23 July 2002 | Robin Parker
Supply chain software vendor i2 has blamed a drastic slump in revenues on last-minute hesitancy among customers.
The company said that although 77 new customers went live with its software in the last quarter, more than 55 per cent of deals due to be signed were pushed back at the last moment.
Sales of software licences for the quarter ending 30 June fell 75 per cent year on year and revenues dropped by 52 per cent to $120 million.
Chief financial officer Bill Beecher said the losses were "unacceptable" and expressed concern over the weak spending market.
i2 announced a major restructuring to combat the losses and to reduce its operating costs by 30 per cent by the end of the year, but it will cost more than $50 million in the next quarter to cover this.
The company is to lay off 1,400 staff, nearly a third of its workforce, by the end of the year, on top of the 1,600 job cuts made in the past 18 months.
The company had already had to readjust in April, when Greg Brady resigned as chief executive, a role now assumed by founder and chairman Sanjiv Sidhu.
The vendor has also set a cost-cutting goal for 50 per cent of its software development to be conducted in India.

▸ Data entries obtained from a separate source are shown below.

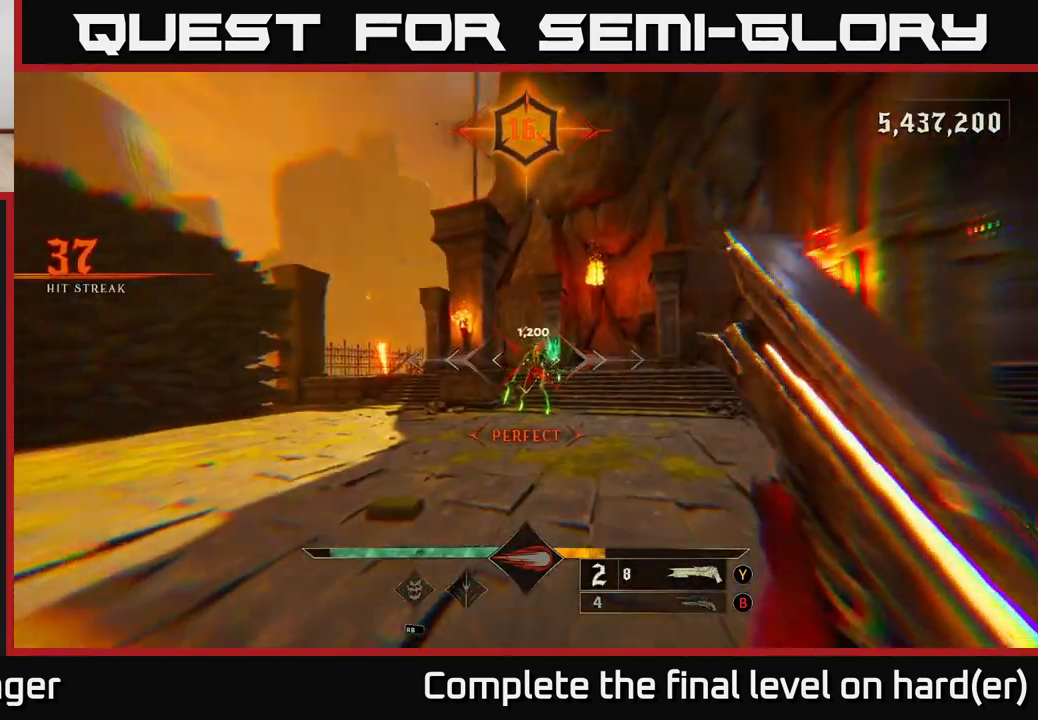
{"buttons": [], "left_stick": "up", "right_stick": "center", "events": [[233, "left_stick", "up"]]}
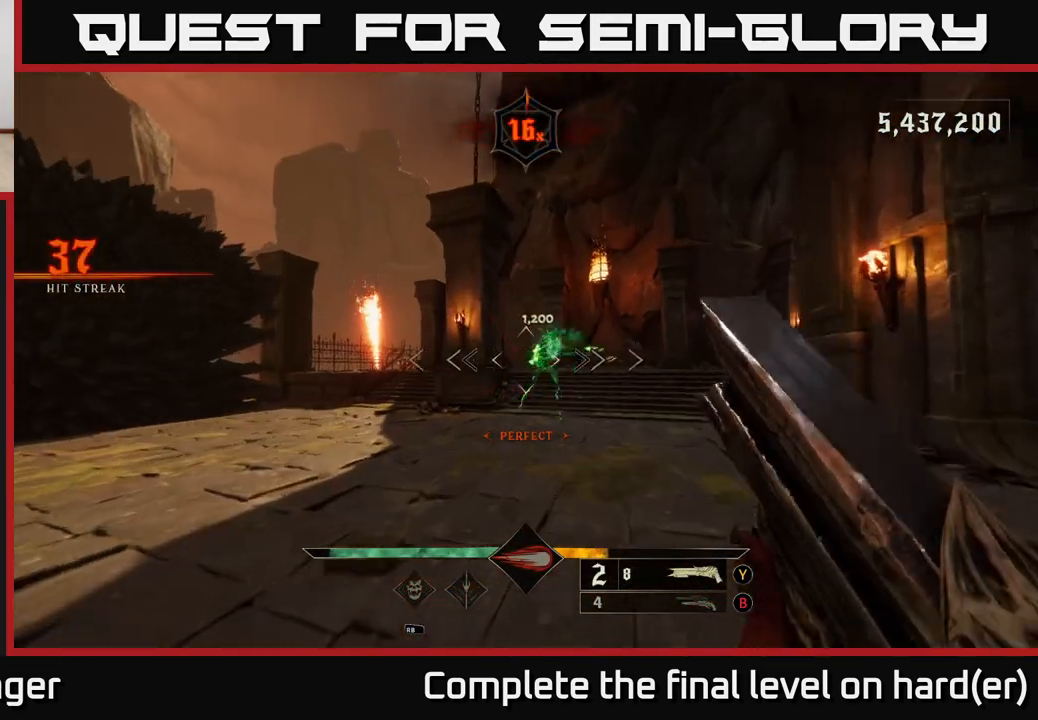
{"buttons": [], "left_stick": "down-left", "right_stick": "right", "events": [[150, "right_stick", "right"], [183, "left_stick", "down-left"], [217, "L2", "down"], [217, "R2", "down"], [283, "right_stick", "down-right"], [317, "R2", "up"], [417, "L2", "up"], [417, "right_stick", "right"]]}
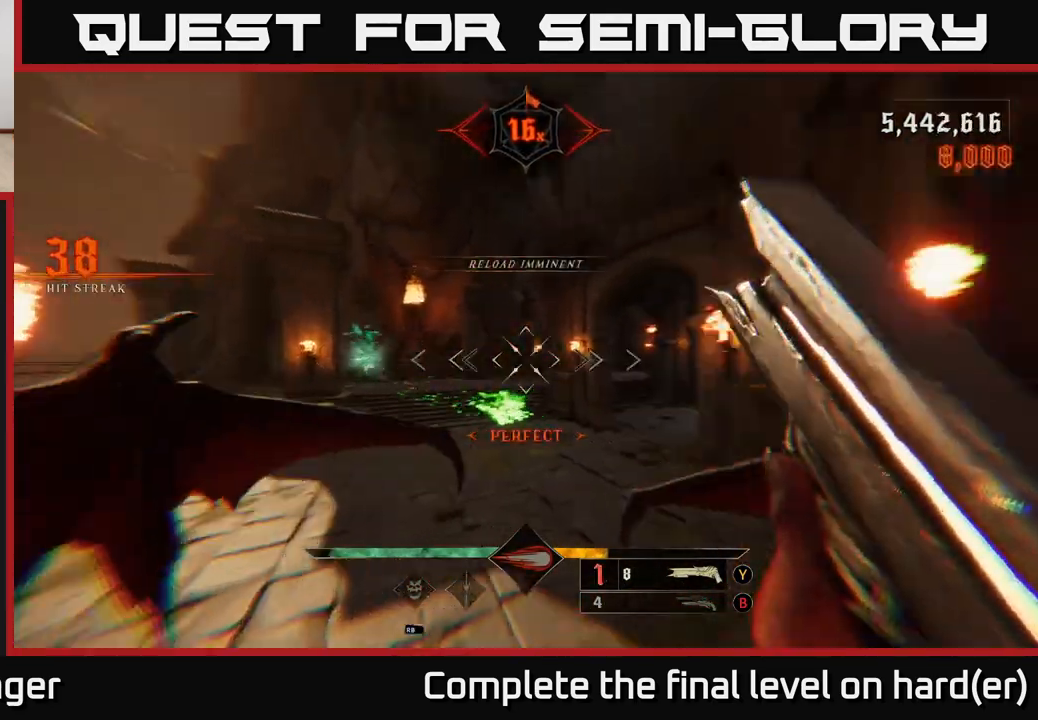
{"buttons": [], "left_stick": "down-left", "right_stick": "right", "events": [[150, "right_stick", "center"], [200, "X", "down"], [283, "X", "up"], [417, "right_stick", "right"]]}
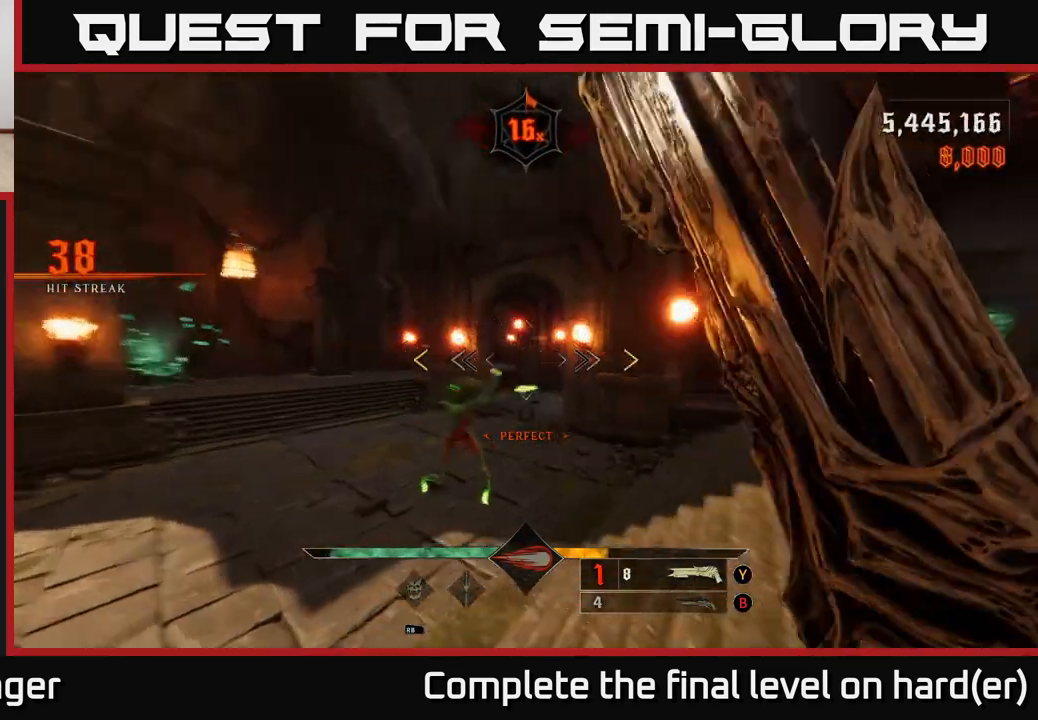
{"buttons": ["A"], "left_stick": "left", "right_stick": "center", "events": [[133, "left_stick", "up-left"], [133, "right_stick", "center"], [433, "left_stick", "left"], [483, "A", "down"]]}
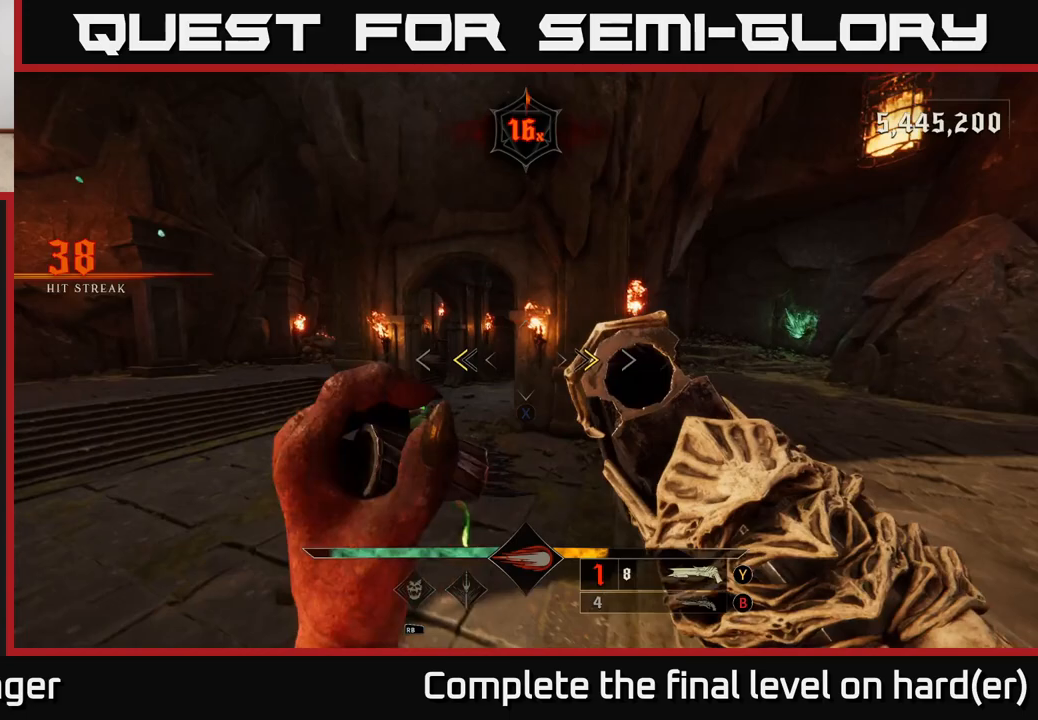
{"buttons": [], "left_stick": "down", "right_stick": "down-right", "events": [[33, "L2", "down"], [83, "X", "down"], [100, "left_stick", "down-left"], [167, "A", "up"], [183, "X", "up"], [200, "L2", "up"], [317, "right_stick", "right"], [350, "left_stick", "down"], [467, "right_stick", "down-right"]]}
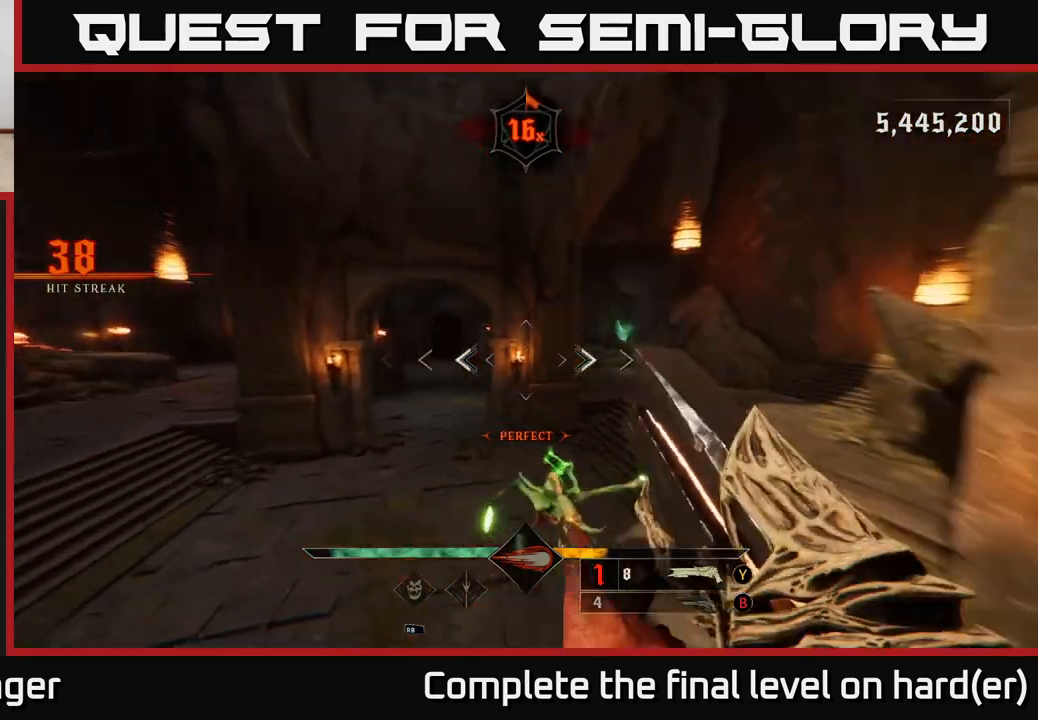
{"buttons": [], "left_stick": "up", "right_stick": "up-right", "events": [[67, "left_stick", "down-left"], [83, "right_stick", "down"], [133, "R2", "down"], [250, "R2", "up"], [267, "left_stick", "down"], [300, "right_stick", "up-right"], [450, "left_stick", "center"], [500, "left_stick", "up"]]}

But it placed most of its hope in a resurgent customer market, which it aims to target with an improved and more focused product portfolio.
Beth Barling, senior analyst at AMR Research, welcomed this increased focus, which should deliver huge savings in development costs.
"i2 have a very broad portfolio of products, but companies have not always implemented all of them," she said.
"All vendors are suffering from reduced spending, and this rethink is a good sign that they are now forced to look at their software portfolios and atways to be more 'buyer-friendly'."